Wednesday, July 24, 2019

Kiss My Genders - Hayward Gallery








 This show exhibits over a hundred artists pieces of work from thirty five artists over fifty years. It seems timely that this exhibition that looks at the fluidity of gender identity is put on now. There is much discussion over gender neutral toilets, self identifying, non-binary genders in the media. The work on display shows us that artists have regularly grappled with gender identity for over fifty years if not long before. Indeed Claude Cahun whose photographs does not appear in this show was making work in the 1920s. The video work of Victoria Sin greets the viewer as they enter the exhibition. This is an impressive start. The area is sectioned off by plastic sheeting, heavily draped to create deep folds. On it is an oversized projection of what looks like a heavily made up starlet/model reclining in lingerie. The figure is speaking, reciting something in a foreign language in a sexily suggestive manner. Or that is at least how I interpreted the scene. The folds of fabric scatter the image, break it up and overlap in a way that plays with the notion of fixed identity. It is a striking piece of work that holds the attention.





There is the work of Peter Hujar whose dark and foreboding photographs of the Hudson river hint at gender fluidity and the oppressive situation that non-conformist lives were/are compelled to live and the intolerance they suffer. Nevertheless the waves are changing, refusing to remain fixed countering entrenched gender narratives.

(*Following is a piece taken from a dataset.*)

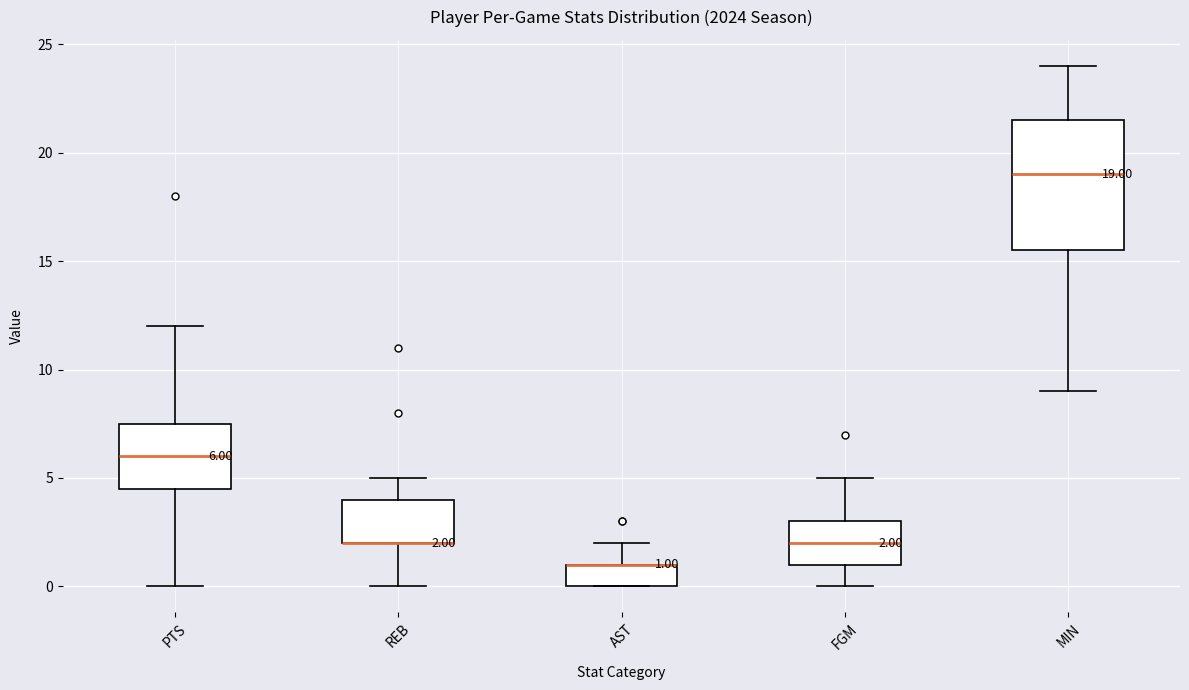

Comparing the boxes themselves (not the whiskers), which one is the tallest?

MIN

There is an impressive array of work spanning the period from Pierre Molinier's secret black and white images of himself in lingerie to another Hujar piece 'Candy Darling on her Deathbed' which shows the transgender Warhol muse reclining on her hospital bed with dignity while dying from cancer.

I was transfixed by Hunter Reynolds sculptural piece, a spinning memorial dress that names countless AIDS victims. A second dress now has over five thousand names printed onto the fabric which had been collated into a memorial book during the artist's wearing of the dress in a performance space.







This show is too large to cover in one post and requires at least two visits to take the wide ranging works. It is a show that challenges gender assumptions and the definition of gender. It is certainly worth a visit.